Başbakan Binali Yıldırım, AK Parti’nin grup toplantısında yaptığı konuşmada, "İran’ın batısı ve Irak’ın doğusunda meydana gelen depremde hayatını kaybeden kardeşlerimize Mevlam’dan rahmet, yaralılara acil şifalar diliyorum. İlgili kuruluşlarımız süratle bölgeye intikal etmiştir, iftiharla söylemek isterim ki depremzedelere ilk ulaşan ekipler bizim ekiplerimiz olmuştur. Arama kurtarma ekiplerimizin yanı sıra, acil tıbbi müdahale, insani yardım ve gereken her türlü desteği sağlamak üzere deprem bölgesine ulaştık. Kış mevsiminin yaklaşmasını da dikkate alarak 3 bin çadır, 3 bin ısıtıcı, 10 bin battaniye depremzedelere dağıtılmıştır. 50 tır insani yardım malzemesi, uzman personelle hala bölgede çalışmalar devam etmektedir. Dost ve kardeş Irak ve İran halkına buradan bir kez daha acılarını paylaşıyor ve başsağlığı diliyorum. Ayrıca, dün Antalya’da yoğun bir yağış ve fırtına meydana geldi. Ekiplerimiz hemen müdahale ettiler. Bu vesileyle Antalyalı vatandaşlarımıza geçmiş olsun diliyorum. Tabii ki en büyük tesellimiz can kaybı yok, bazı yaralanmalar maddi hasarlar var, bunları da en kısa sürede gidermiş olacağız" ifadelerini kullandı.

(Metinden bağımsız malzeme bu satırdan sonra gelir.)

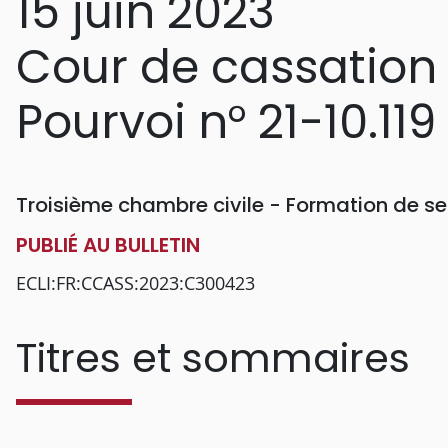
15 juin 2023
Cour de cassation
Pourvoi n° 21-10.119
Troisième chambre civile - Formation de se
PUBLIÉ AU BULLETIN
ECLI:FR:CCASS:2023:C300423
Titres et sommaires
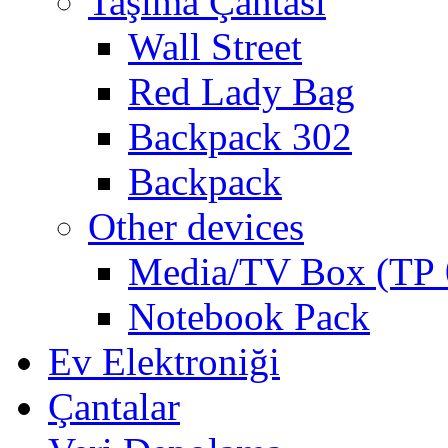
Taşıma Çantası
Wall Street
Red Lady Bag
Backpack 302
Backpack
Other devices
Media/TV Box (ТР 
Notebook Pack
Ev Elektroniği
Çantalar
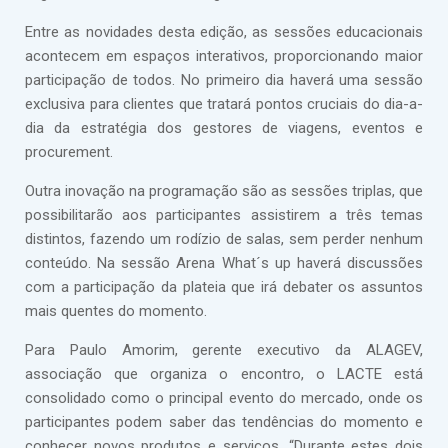
Entre as novidades desta edição, as sessões educacionais
acontecem em espaços interativos, proporcionando maior
participação de todos. No primeiro dia haverá uma sessão
exclusiva para clientes que tratará pontos cruciais do dia-a-
dia da estratégia dos gestores de viagens, eventos e
procurement.
Outra inovação na programação são as sessões triplas, que
possibilitarão aos participantes assistirem a três temas
distintos, fazendo um rodízio de salas, sem perder nenhum
conteúdo. Na sessão Arena What´s up haverá discussões
com a participação da plateia que irá debater os assuntos
mais quentes do momento.
Para Paulo Amorim, gerente executivo da ALAGEV,
associação que organiza o encontro, o LACTE está
consolidado como o principal evento do mercado, onde os
participantes podem saber das tendências do momento e
conhecer novos produtos e serviços. “Durante estes dois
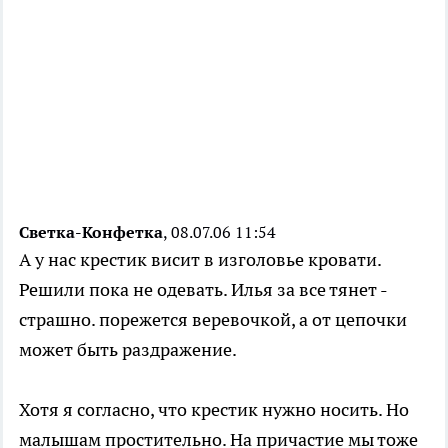
Светка-Конфетка
, 08.07.06 11:54
А у нас крестик висит в изголовье кровати.
Решили пока не одевать. Илья за все тянет -
страшно. порежется веревочкой, а от цепочки
может быть раздражение.
Хотя я согласно, что крестик нужно носить. Но
малышам простительно. На причастие мы тоже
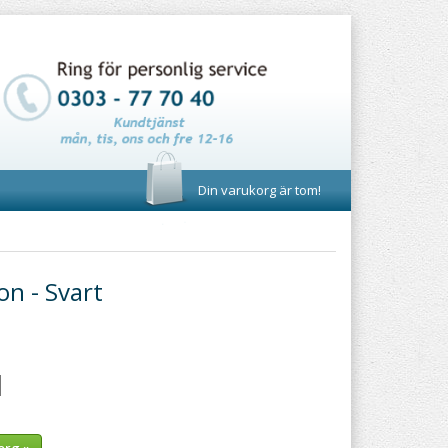
Din varukorg är tom!
n - Svart
org »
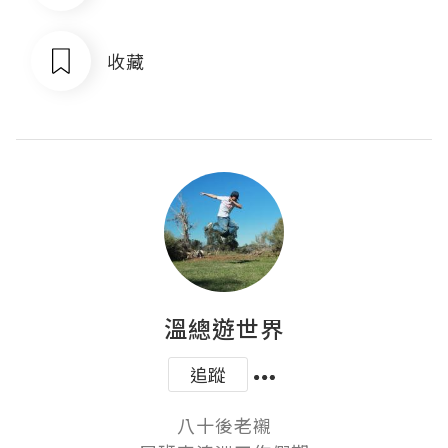
收藏
溫總遊世界
追蹤
八十後老襯
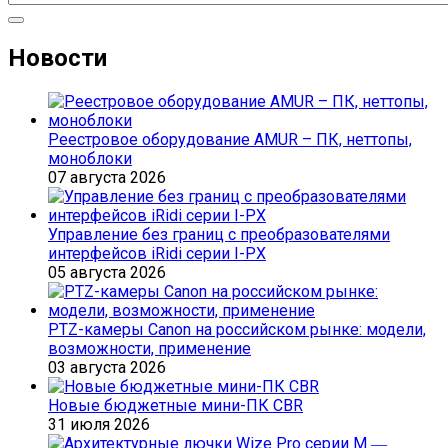
Новости
Реестровое оборудование AMUR – ПК, неттопы,
моноблоки
07 августа 2026
Управление без границ с преобразователями
интерфейсов iRidi серии I-PX
05 августа 2026
PTZ-камеры Canon на российском рынке: модели,
возможности, применение
03 августа 2026
Новые бюджетные мини-ПК CBR
31 июля 2026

""FETÖ elebaşının tutuklanarak ülkemize iadesi, faaliyetlerinin kısıtlandırılması ve sonlandırılması talebimizi ilettik"
ABD ziyareti kapsamında ABD Başkan Yardımcısı Mike Pence ile bir toplantı gerçekleştirdiklerini hatırlatan Yıldırım, "FETÖ elebaşının tutuklanarak ülkemize iadesi, faaliyetlerinin kısıtlandırılması ve sonlandırılması talebimizi ilettik. 15 Temmuz darbe girişiminin sorumlulularının adalet önünde yargılanmasının Türkiye için hayati öneme sahip olduğunun altını çizerek ifade ettik. Bu konuda somut adım atılmasını beklediğimizi kararlılıkla kendisine aktardık ve bunu söylerken bize kanıt, delil diyenlerin 11 Eylül hadisesinden sonra meydana çıkıp ‘Amerika saldırı altındadır, bu işi yapan da El-Kaidedir, Amerika'nın arkasında olan bizimle gelsin’ dediniz, biz de kanıt delil sormadık, oraya da asker gönderdik. 15 Temmuz’un failinin olduğunu sağır sultan olduğunu bildiği FETÖ’nün geriye verilmesi konusunda kırk dereden su getirmenin ne anlamı var? Bunları Türk Amerikan dostluğuna yakışmadığının altını çizdik. Ayrıca YPG ile ortaklığın geldiği noktayı bir kez daha gözler önüne serdik" şeklinde konuştu.
Yıldırım, konuşmasında şunları kaydetti:
"Adeta PKK’nın Suriye şubesi gibi çalışan YPG ve PYD örgütü maalesef orada DEAŞ’la mücadele adına ABD ile faaliyet gösterirken aynı zamanda da elde ettiği en gelişmiş silahları amcası olan PKK terör örgütüne aktarmaktan da geri kalmıyor. Bu iş birliğinin artık daha fazla sürdürülmesinin ilişkilerimizde tamiri imkansız hasarlar oluşturacağını bir kez daha yalın bir dille ifade ettik. PKK ile etkin mücadelenin anlık istihbarat değişimi ve örgütün finansal kaynaklarının bulunup dondurulması yönündeki beklentimizi ifade ettik. Amerika’da tutuklu bulunan vatandaşlarımızın durumunu da dikkatlere getirdik. Vize konusunun kısıtlı olarak başlaması ilk adım olmakla beraber normal seviyeye dönmesi beklentimizdir."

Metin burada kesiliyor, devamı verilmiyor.